*Aufgaben*:
1. Wo fand laut dem Bericht über den Rennstreckenbesuch das abschließende Burger-Mittagessen statt?
2. Schreiben Sie aus dem Bericht über den Rennstreckenbesuch einen Abschnitt wortgetreu ab: Setzen Sie bei den Worten „Tiptop. Reifen warm.“ ein und hören Sie nach „die Stadt ging.“ auf.

*Textauszug*:
-*-*-

Race Track
Obwohl am Wochenende beide Tage voll arbeiten angesagt war, wollten wir es uns nicht entgehen lassen, am Samstag Morgen mit unserem Arbeitskollegen Trygve Isaacson ein paar Runden auf einer richtigen Auto Rennstrecke zu drehen. Trygve ist ein sichtlich stolzer Besitzer eines Porsches (ich glaube es ist ein Boxter) und als solcher natuerlich auch Mitglied des Porsche Club of America.
Lee und ich fuhren also in unserem VW im Normaltempo zur Rennstrecke nahe Novato und parkten zwischen all den vorhandenen Porsches. Die deutsche Herkunft beider Marken war wahrscheinlich das einzig Gemeinsame unseres Passats und der hochgezuechteten Porsches. Trygve plaemperlte nicht lange rum, und schon bald sass ich auf dem Beifahrersitzes seines Porsches, mit Helm und festgezurrten Sitzgurten.

Letzte Instruktionen (und Beruhigungen) von Trygve und ab ging es von der Boxengarage Richtung Circuit.

Die ersten paar Runden galt es, die Reifen und Bremsen aufwaermen zu lassen, und Trygve kommunizierte mir dabei ueber das Mikrophon Streckendetails und Schalt-/Bremsstrategie (sehr interessant!).

Tiptop. Reifen warm. Bremsen warm. Jetzt geht's ans Rundenzeiten Druecken. Es ist schon noch eindruecklich, bei welcher Zentrifugalkraft das Auto in den Kurven noch voellig stabil navigiert werden kann.

Ich fuehlte mich die ganze Zeit sehr sicher, denn Trygve ist kein stupider Passwang Blocher, sondern ein sehr serioeser Fahrer, der seine und die physikalischen Grenzen gut kennt. Die zwanzig Minuten gingen wie im Flug vorbei, und dann war schon Lee an der Reihe. Zum Schluss fachsimpelten wir noch ein wenig waehrend einem Burger Lunch in der Checkered Flag Bar bevor es wieder zurueck in die Stadt ging.

-*-*-

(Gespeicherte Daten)
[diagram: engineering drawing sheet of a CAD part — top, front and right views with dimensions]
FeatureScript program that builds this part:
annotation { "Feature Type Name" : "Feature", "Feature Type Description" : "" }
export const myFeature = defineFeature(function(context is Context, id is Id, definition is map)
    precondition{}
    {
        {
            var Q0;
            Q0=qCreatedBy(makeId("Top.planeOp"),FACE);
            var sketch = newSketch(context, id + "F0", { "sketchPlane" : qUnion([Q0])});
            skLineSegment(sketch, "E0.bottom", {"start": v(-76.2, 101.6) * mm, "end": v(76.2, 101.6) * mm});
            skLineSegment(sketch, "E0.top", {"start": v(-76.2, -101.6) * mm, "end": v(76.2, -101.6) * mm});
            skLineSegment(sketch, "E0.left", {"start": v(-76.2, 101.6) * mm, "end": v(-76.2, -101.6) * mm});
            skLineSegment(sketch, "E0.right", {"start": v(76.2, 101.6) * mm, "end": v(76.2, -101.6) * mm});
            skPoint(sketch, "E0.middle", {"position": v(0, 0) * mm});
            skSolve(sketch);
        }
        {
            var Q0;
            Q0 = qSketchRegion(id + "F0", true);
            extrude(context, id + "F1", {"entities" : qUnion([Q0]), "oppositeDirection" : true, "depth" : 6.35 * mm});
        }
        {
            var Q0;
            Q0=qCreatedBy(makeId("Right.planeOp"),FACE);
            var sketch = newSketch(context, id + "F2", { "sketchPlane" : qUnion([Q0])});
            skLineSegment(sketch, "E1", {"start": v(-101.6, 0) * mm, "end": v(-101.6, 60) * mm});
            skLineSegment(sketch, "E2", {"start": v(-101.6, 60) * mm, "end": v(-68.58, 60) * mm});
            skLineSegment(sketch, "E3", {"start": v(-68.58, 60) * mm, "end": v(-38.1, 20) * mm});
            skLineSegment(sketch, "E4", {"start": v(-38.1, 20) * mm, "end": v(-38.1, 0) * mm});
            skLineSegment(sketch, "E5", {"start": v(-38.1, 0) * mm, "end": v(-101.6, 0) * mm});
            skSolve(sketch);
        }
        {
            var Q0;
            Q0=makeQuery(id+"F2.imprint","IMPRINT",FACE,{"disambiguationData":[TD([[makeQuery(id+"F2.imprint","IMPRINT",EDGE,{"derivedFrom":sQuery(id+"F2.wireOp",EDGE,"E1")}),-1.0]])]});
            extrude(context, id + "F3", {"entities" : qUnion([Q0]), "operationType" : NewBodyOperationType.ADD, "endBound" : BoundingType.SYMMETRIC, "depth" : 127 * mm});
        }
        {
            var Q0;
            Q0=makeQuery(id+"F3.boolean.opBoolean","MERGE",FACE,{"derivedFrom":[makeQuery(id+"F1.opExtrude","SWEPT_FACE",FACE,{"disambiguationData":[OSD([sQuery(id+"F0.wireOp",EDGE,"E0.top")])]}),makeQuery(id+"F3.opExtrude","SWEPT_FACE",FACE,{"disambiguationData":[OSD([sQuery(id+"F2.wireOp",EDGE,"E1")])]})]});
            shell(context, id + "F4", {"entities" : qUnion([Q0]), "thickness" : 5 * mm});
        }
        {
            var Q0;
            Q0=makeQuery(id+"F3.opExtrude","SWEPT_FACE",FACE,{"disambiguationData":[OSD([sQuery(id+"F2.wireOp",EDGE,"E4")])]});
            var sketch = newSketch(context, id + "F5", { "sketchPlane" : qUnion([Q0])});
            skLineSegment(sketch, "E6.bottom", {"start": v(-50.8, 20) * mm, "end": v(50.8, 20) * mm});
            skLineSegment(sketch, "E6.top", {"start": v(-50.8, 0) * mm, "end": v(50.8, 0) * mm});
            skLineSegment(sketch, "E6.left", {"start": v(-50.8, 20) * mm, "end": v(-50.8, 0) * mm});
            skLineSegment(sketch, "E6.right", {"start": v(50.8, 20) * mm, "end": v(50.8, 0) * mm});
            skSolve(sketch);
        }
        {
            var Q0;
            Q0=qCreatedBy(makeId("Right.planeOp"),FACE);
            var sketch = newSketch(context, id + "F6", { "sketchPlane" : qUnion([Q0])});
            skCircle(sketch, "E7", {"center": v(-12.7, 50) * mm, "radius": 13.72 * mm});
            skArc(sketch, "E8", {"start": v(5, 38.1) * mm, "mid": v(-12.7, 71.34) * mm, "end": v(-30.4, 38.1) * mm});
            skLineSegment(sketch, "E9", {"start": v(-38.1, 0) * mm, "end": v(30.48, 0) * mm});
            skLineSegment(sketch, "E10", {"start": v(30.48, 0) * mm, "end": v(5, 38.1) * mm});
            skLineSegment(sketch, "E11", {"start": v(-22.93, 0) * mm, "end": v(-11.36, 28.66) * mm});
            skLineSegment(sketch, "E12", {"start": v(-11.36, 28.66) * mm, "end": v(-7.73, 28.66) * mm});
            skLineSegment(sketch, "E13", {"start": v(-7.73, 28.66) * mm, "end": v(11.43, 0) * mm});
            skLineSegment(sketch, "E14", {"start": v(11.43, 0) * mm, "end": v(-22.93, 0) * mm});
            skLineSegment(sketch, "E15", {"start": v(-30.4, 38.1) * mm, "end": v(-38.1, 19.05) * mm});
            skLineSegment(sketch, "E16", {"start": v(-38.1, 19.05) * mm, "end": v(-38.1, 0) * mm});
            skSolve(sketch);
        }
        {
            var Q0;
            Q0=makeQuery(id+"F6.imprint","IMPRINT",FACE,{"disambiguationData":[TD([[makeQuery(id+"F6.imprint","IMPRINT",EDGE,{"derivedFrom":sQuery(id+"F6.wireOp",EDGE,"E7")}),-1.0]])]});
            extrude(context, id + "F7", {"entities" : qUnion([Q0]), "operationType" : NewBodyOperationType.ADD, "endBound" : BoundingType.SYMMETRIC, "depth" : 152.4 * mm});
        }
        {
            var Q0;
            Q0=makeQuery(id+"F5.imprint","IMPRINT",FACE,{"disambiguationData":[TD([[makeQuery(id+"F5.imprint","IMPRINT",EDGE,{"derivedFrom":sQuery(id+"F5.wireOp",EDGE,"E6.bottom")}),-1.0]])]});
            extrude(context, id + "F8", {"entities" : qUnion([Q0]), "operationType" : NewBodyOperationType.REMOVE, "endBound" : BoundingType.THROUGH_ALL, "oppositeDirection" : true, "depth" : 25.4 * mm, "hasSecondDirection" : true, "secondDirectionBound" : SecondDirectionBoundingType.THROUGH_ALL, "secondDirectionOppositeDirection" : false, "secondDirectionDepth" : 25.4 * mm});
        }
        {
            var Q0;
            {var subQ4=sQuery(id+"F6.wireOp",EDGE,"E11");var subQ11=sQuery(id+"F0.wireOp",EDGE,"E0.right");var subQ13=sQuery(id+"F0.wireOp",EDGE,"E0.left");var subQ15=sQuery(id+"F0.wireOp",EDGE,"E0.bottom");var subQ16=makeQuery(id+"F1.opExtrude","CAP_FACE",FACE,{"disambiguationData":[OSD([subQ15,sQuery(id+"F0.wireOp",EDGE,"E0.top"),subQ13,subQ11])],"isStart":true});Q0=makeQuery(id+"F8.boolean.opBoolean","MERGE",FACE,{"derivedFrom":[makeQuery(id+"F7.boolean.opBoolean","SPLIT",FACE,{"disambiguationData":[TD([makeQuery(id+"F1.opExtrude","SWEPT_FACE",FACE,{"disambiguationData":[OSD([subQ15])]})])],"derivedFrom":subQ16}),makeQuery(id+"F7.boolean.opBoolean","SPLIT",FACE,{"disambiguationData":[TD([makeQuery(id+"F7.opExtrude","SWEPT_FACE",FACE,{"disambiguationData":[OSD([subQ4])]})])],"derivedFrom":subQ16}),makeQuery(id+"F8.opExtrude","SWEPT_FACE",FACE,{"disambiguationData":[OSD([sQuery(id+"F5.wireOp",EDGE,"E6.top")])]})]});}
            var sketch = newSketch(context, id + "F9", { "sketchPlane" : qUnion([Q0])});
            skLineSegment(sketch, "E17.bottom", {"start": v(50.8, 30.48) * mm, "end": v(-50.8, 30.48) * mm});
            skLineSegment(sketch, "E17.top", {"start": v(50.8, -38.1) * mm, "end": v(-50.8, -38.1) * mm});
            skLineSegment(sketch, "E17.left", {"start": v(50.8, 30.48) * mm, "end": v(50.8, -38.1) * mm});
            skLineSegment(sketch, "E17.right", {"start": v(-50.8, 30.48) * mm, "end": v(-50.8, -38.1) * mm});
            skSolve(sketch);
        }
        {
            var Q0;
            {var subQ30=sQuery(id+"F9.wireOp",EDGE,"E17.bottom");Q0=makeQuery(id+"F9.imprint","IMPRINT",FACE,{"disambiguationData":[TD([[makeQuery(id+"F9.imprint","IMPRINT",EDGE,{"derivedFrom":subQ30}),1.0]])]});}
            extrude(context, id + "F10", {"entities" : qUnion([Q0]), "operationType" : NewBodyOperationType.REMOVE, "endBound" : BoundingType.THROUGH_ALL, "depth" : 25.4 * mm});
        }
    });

-*-*-

*Lösungsübersicht*:
1. In der Checkered Flag Bar.

2.
Tiptop. Reifen warm. Bremsen warm. Jetzt geht's ans Rundenzeiten Druecken. Es ist schon noch eindruecklich, bei welcher Zentrifugalkraft das Auto in den Kurven noch voellig stabil navigiert werden kann.

Ich fuehlte mich die ganze Zeit sehr sicher, denn Trygve ist kein stupider Passwang Blocher, sondern ein sehr serioeser Fahrer, der seine und die physikalischen Grenzen gut kennt. Die zwanzig Minuten gingen wie im Flug vorbei, und dann war schon Lee an der Reihe. Zum Schluss fachsimpelten wir noch ein wenig waehrend einem Burger Lunch in der Checkered Flag Bar bevor es wieder zurueck in die Stadt ging.